SAN JOSE, Calif. Two companies are gearing up new capabilities that can help software automatically take advantage of today's multicore processors. The MathWorks has built new parallel processing techniques into its flagship MatLab environment, and startup Exludus Technologies, Inc. (Montreal) is preparing an enhanced release of its scheduling middleware for multicore X86 servers.
The efforts mark two small steps on the way toward tackling the grand challenge in computing today: Creating an easy-to-use approach for software to fully use the many cores and threads supported on the latest microprocessors.
Parallel computing capabilities are now integrated with many of the optimization routines called solvers used in key MatLab tool sets. The solvers perform tradeoff analysis, balance multiple design alternatives and incorporate optimization methods in the algorithms and models that users create.
The upgrade means users can leverage today's multicore computers and computer clusters to solve computationally-intensive optimization problems without significantly changing their existing programs. Code developed with the tools and ported to new environments will also seek out parallel hardware resources in the new environment.
"We have been moving from an explicit to an implicit parallel-programming model in which users don't need to program anything," said Loren Dean, director of engineering for MatLab products at The MathWorks.
"We want to make this easy for people," he said, adding that MatLab users typically work with serial code and are often unfamiliar with the nuances of multicore CPUs and computer clusters.
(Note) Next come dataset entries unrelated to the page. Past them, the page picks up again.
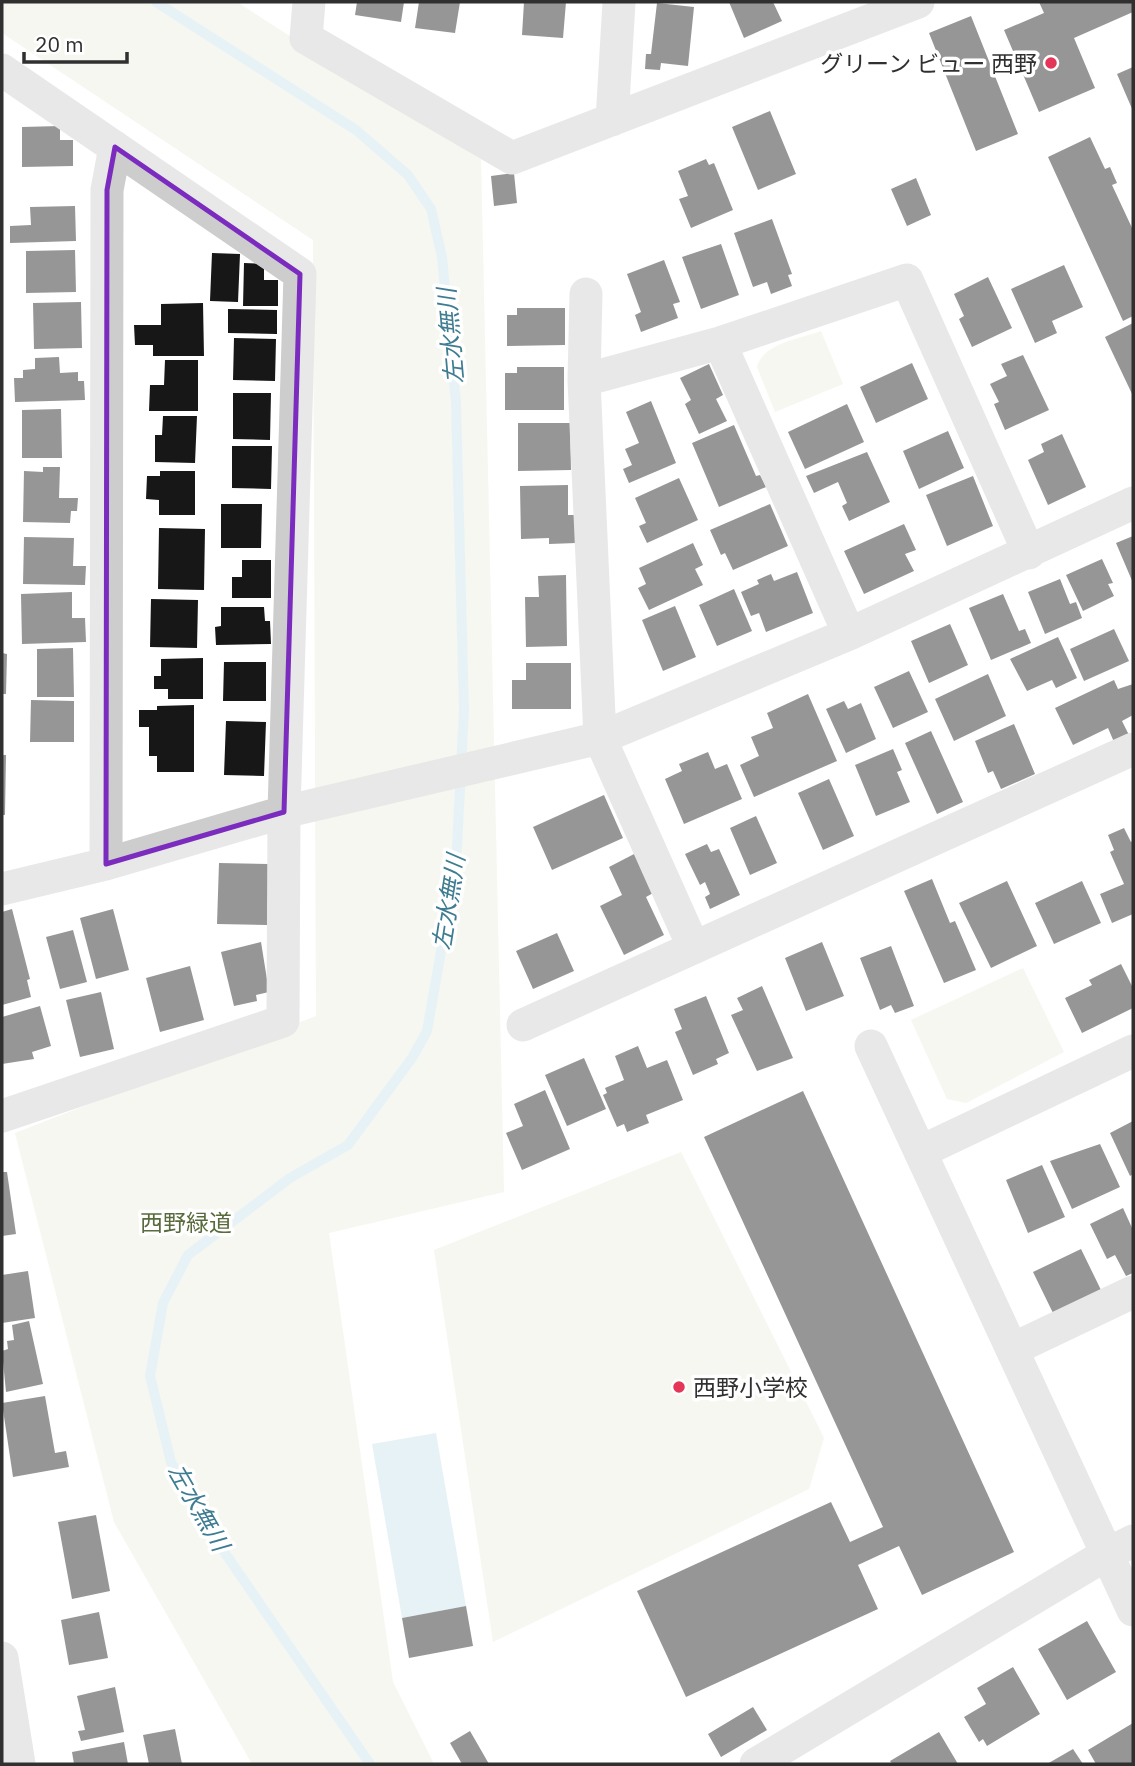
<svg xmlns="http://www.w3.org/2000/svg" width="1135" height="1766" font-family="'IBM Plex Sans','Noto Sans JP',sans-serif">
	<style>
		.green { fill: #e8edde }
		.water { fill: #cbe3ec }
		.lines { fill: none; stroke-linecap: round; stroke-linejoin: round }
		.stream { stroke: #cbe3ec; stroke-width: 10 }
		.building { fill: #171717 }
		.minor { stroke: #cdcdcd; stroke-width: 33 }
		.marked { fill: none; stroke: #7b2cbf; stroke-width: 5; stroke-linejoin: round }
		.poi-dot { fill: #e33659; stroke: #fff; stroke-width: 2.5 }
		.labels { text-anchor: middle; dominant-baseline: central; stroke-width: 7; stroke-linejoin: round; paint-order: stroke }
		.poi-label { font-size: 23px; fill: #303030; stroke: #fff; text-anchor: end }
		.park-label { font-size: 23px; fill: #596b3d; stroke: #fff }
		.water-label { font-size: 24px; font-style: italic; fill: #3e7c91; stroke: #fff }
	</style>
	<rect width="100%" height="100%" fill="#fff"/>
	<path class="green" d="M2 2H237L481 159 504 1192 329 1233 393 1682 434 1764H252L114 1522 15 1133 316 1016 313 240 2 33Z
		M821 331 843 384 775 412 757 367C763 343 800 339 821 331Z
		M1023 968 1064 1052 966 1103 947 1099 911 1020Z
		M681 1152 824 1438 809 1489 493 1642 434 1250Z"/>
	<path class="water" d="M436 1433 466 1606 402 1618 372 1444Z"/>
	<g class="lines">
		<path class="stream" d="M156 2 356 130 408 175 431 209 442 257 456 403 464 710 456 866 427 1031 412 1058 348 1145 290 1178 188 1255 163 1303 150 1376 171 1462 205 1524 370 1764"/>
	</g>
	<path class="building" d="M357 2H404L401 22 355 15Z
		M419 2H460L455 33 415 28Z
		M524 2H566L563 38 522 35Z
		M729 2H773L782 21 744 38Z
		M1039 2H1133V12L1074 38 1095 88 1039 112 1004 30 1044 13Z
		M657 3 694 7 688 66 661 63 660 70 645 69 646 54H651Z
		M971 16 1018 134 976 151 929 33Z
		M1133 67V111L1117 74Z
		M770 111 796 174 758 190 732 127Z
		M60 126V140H73V166L22 167V127Z
		M1090 137 1105 169 1110 167 1117 183 1112 185 1133 230V316L1123 321 1048 157Z
		M706 159 709 165 714 163 733 210 691 228 679 199 688 196 678 171Z
		M514 173 517 203 494 206 491 176Z
		M916 178 931 215 907 226 891 189Z
		M75 206 76 241 10 243V226L31 225 30 207Z
		M772 219 792 274 788 275 792 286 771 294 767 282 753 287 734 233Z
		M721 244 739 295 701 309 682 257Z
		M75 250 76 292 26 293V251Z
		M212 253 240 254 238 302 210 301Z
		M664 260 680 302 673 304 678 318 641 332 635 315 641 312 627 274Z
		M244 263 264 264V280H278V306H243Z
		M1064 265 1083 307 1052 321 1057 333 1035 343 1011 289Z
		M988 277 1012 328 972 347 959 319 964 316 954 294Z
		M81 302 82 348 34 349 33 303Z
		M203 303 204 356H153V345H135L134 325H161V304Z
		M517 308H565V345L507 346V315H517Z
		M228 309 277 310V334L228 333Z
		M1133 323V396L1105 337Z
		M234 338 276 339 275 381 233 380Z
		M1023 355 1049 410 1005 430 994 404 999 402 990 384 1007 376 1001 364Z
		M59 357 60 373 78 372V381H84L85 400 15 402 14 378H23V370L35 369V358Z
		M165 360H198V411H149L150 385H164Z
		M912 363 928 399 876 423 860 387Z
		M709 364 723 395 716 399 727 421 699 434 685 404 691 400 680 378Z
		M517 367H564V410H505V373H517Z
		M233 393H271L270 440 233 439Z
		M651 401 676 463 629 483 623 469 632 465 625 449 639 443 626 412Z
		M847 404 864 442 805 469 788 432Z
		M61 409 62 458H22V410Z
		M163 416H197L195 463 155 462V435H162Z
		M518 423H570L571 470 518 471Z
		M734 425 756 476 760 475 766 487 719 507 692 443Z
		M948 431 964 468 919 489 903 451Z
		M1062 434 1086 487 1048 505 1028 460 1044 452 1041 444Z
		M232 446H272L271 489 232 488Z
		M867 452 890 502 849 521 842 506 847 503 838 482 814 493 806 476Z
		M43 467H60L59 498H78L77 511H71L70 523 23 522 24 471 43 472Z
		M160 471H195V515H159V500L146 499 147 476H160Z
		M973 476 993 526 947 546 926 495Z
		M679 478 698 520 647 543 639 526 646 523 635 498Z
		M568 485V515H575L576 543 549 544V538L521 539 520 486Z
		M221 504H262L261 548H221Z
		M770 504 788 546 733 570 725 553 721 555 710 530Z
		M904 524 916 550 905 554 914 571 864 594 844 551Z
		M159 528 205 529 204 590 158 589Z
		M1133 536V583L1116 543Z
		M24 537 74 538 73 566H86L85 585 23 584Z
		M693 543 703 565 695 569 703 585 649 610 638 588 646 584 639 568Z
		M1102 559 1113 583 1108 584 1114 596 1083 611 1066 575Z
		M242 560H271V598H232V577H242Z
		M797 572 813 613 766 632 759 613 751 616 741 592 759 584 757 580 771 574 774 581Z
		M566 575 567 646 526 647 525 597H539L538 576Z
		M1060 579 1070 604 1076 602 1082 618 1045 634 1028 592Z
		M734 589 752 631 717 646 699 605Z
		M72 592V618H85L86 642 22 644 21 594Z
		M1003 594 1019 631 1025 629 1031 643 991 660 969 608Z
		M151 599 198 600 197 648 150 647Z
		M675 606 696 657 663 671 642 620Z
		M221 607H264L265 621H270L271 644 216 645 215 627 221 626Z
		M950 624 968 665 929 683 911 641Z
		M1114 629 1129 661 1084 681 1070 649Z
		M1058 637 1077 678 1056 688 1052 680 1027 691 1010 659Z
		M73 648 74 697H37V649Z
		M2 653 7 654 6 694H2Z
		M203 658V699H168V689H154V676H161V659Z
		M224 662H266V701H223Z
		M526 663H571V709H512V680H526Z
		M909 671 928 712 893 728 874 687Z
		M988 674 1006 716 954 741 935 699Z
		M1114 680 1118 689 1133 684V715L1122 721 1129 735 1114 742 1108 728 1073 745 1055 708Z
		M808 694 837 761 754 797 740 765 759 756 751 737 773 728 767 713Z
		M31 700 74 701V742H30Z
		M844 701 848 709 861 703 876 739 846 753 826 709Z
		M194 705V772H157V756H149V727H139V710H157V706Z
		M226 721 266 722 264 776 224 775Z
		M1014 724 1035 774 1001 789 993 771 988 773 975 741Z
		M931 731 963 802 937 814 905 743Z
		M893 749 902 770 897 772 910 802 876 816 855 765Z
		M708 752 715 769 727 764 742 799 684 824 665 779 682 771 679 764Z
		M2 755H6L5 815H2Z
		M829 779 854 836 823 850 798 793Z
		M604 795 623 838 552 870 533 827Z
		M756 816 777 863 750 875 730 828Z
		M1124 828 1131 842 1133 841V914L1112 923 1100 894 1124 884 1110 852 1114 850 1108 835Z
		M707 844 711 852 719 849 740 895 710 909 705 897 710 894 705 882 700 885 685 854Z
		M636 853 655 892 646 897 664 935 624 955 600 906 622 895 609 867Z
		M219 863 269 864 267 925 217 924Z
		M932 879 950 923 955 921 976 970 944 983 904 891Z
		M1007 881 1037 946 991 968 959 903Z
		M1082 881 1101 923 1054 944 1035 903Z
		M12 909 30 979 27 980 31 997 2 1005V912Z
		M113 909 129 970 96 979 80 918Z
		M73 930 87 982 60 989 46 937Z
		M557 933 574 971 533 989 516 951Z
		M261 942 269 992 256 995 257 1001 234 1006 221 952Z
		M822 942 844 996 806 1011 785 958Z
		M891 946 914 1006 895 1013 891 1005 880 1010 860 958Z
		M1121 964 1133 988V1008L1082 1033 1065 998 1092 985 1089 980Z
		M190 966 204 1020 160 1032 146 978Z
		M762 986 793 1058 757 1071 731 1015 743 1010 737 998Z
		M101 992 114 1049 80 1057 66 1000Z
		M706 996 729 1053 716 1059 718 1064 693 1075 675 1032 682 1029 674 1009Z
		M40 1006 51 1046 32 1052 34 1059 2 1064V1017Z
		M638 1046 647 1068 667 1060 683 1100 646 1115 649 1123 627 1132 624 1124 617 1127 603 1095 607 1093 605 1088 624 1080 615 1056Z
		M584 1058 606 1109 567 1126 545 1075Z
		M545 1090 570 1149 522 1170 506 1133 523 1126 514 1104Z
		M803 1091 1014 1552 922 1595 899 1546 858 1565 878 1609 686 1697 637 1591 831 1502 850 1542 883 1527 704 1137Z
		M1133 1121V1174L1130 1176 1110 1133Z
		M1100 1144 1120 1187 1072 1209 1050 1161Z
		M1042 1165 1065 1217 1028 1233 1006 1180Z
		M2 1172H7L16 1234 2 1236Z
		M1123 1208 1133 1230V1273L1126 1276 1115 1255 1107 1259 1090 1224Z
		M1081 1249 1101 1290 1053 1313 1033 1272Z
		M28 1271 35 1318 2 1323V1275Z
		M29 1321 43 1384 6 1392 2 1351 8 1349 7 1341 14 1340 12 1325Z
		M45 1396 55 1453 66 1451 69 1467 13 1477 2 1403Z
		M96 1515 110 1591 72 1599 58 1522Z
		M466 1606 473 1646 409 1658 402 1618Z
		M99 1612 108 1658 69 1665 61 1620Z
		M1087 1621 1116 1672 1067 1700 1038 1649Z
		M1013 1667 1040 1714 987 1746 983 1739 979 1742 964 1717 986 1704 977 1688Z
		M115 1687 124 1732 81 1741 78 1731 85 1730 77 1696Z
		M753 1707 767 1730 721 1757 708 1734Z
		M1133 1723V1764H1096L1088 1750Z
		M175 1729 182 1764H149L143 1735Z
		M470 1731 489 1764H462L450 1743Z
		M939 1732 958 1764H892L890 1761Z
		M124 1742 128 1764H74L72 1752Z
		M1073 1749 1083 1764H1047Z"/>
	<g class="lines">
		<path class="minor" d="M309 2 306 38 512 158 918 2
			M2 70 300 274 284 812 283 1021 2 1116
			M612 120 619 2
			M586 294 584 380 600 738 693 946
			M720 343 849 634
			M584 380 720 343 907 280 1029 553
			M106 864 107 190 115 147
			M2 889 106 864 284 812 600 738 849 634 1133 503
			M523 1025 1133 749
			M871 1046 1133 1610
			M920 1152 1133 1051
			M1013 1349 1133 1292
			M2 1658 19 1764
			M756 1764 1107 1554 1133 1541"/>
	</g>
	<path d="M0 0H1135V1766H0ZM115 147 300 274 284 812 106 864 107 190Z" fill="#fff" fill-opacity=".55" fill-rule="evenodd"/>
	<path class="marked" d="M115 147 300 274 284 812 106 864 107 190Z"/>
	<g class="poi-dot">
		<circle cx="1051" cy="63" r="7"/>
		<circle cx="679" cy="1387" r="7"/>
	</g>
	<g class="labels">
		<g class="poi-label">
			<text x="1037" y="63">グリーン ビュー 西野</text>
			<text x="693" y="1387" text-anchor="start">西野小学校</text>
		</g>
		<g class="park-label">
			<text x="186" y="1222">西野緑道</text>
		</g>
		<g class="water-label">
			<text transform="translate(450 336) rotate(-95)">左水無川</text>
			<text transform="translate(448 902) rotate(-81)">左水無川</text>
			<text transform="translate(199 1507) rotate(60)">左水無川</text>
		</g>
	</g>
	<rect width="1135" height="1766" fill="none" stroke="#303030" stroke-width="7"/>
	<path d="M24 52v10h103v-10" fill="none" stroke="#303030" stroke-width="3.5"/>
	<text x="35" y="52" font-size="21" fill="#303030" stroke="#ffffff" stroke-width="5" paint-order="stroke">20 m</text>
</svg>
Specifically, users open a so-called MatLab pool using the company's Parallel Computing Toolbox. At that point the math routines in the company's Optimization and its Genetic Algorithm and Direct Search Toolboxes will automatically use parallel hardware on multicore chips or computer clusters.
Engineers at MathWorks have been working on multiprocessing capabilities for nearly five years. In the past year, the company has developed a capability to automatically generate multiple threads for about a dozen key math functions including reducing an array to a single value, Dean said.
On the horizon, MathWorks engineers are exploring the issues of multicore processors that use a variety of different types of cores. AMD, Intel and NVidia have all said they will be creating such heterogeneous multicore chips for mainstream environments as early as next year.
"This area is more murky," said Dean. "There's a big learning curve going on."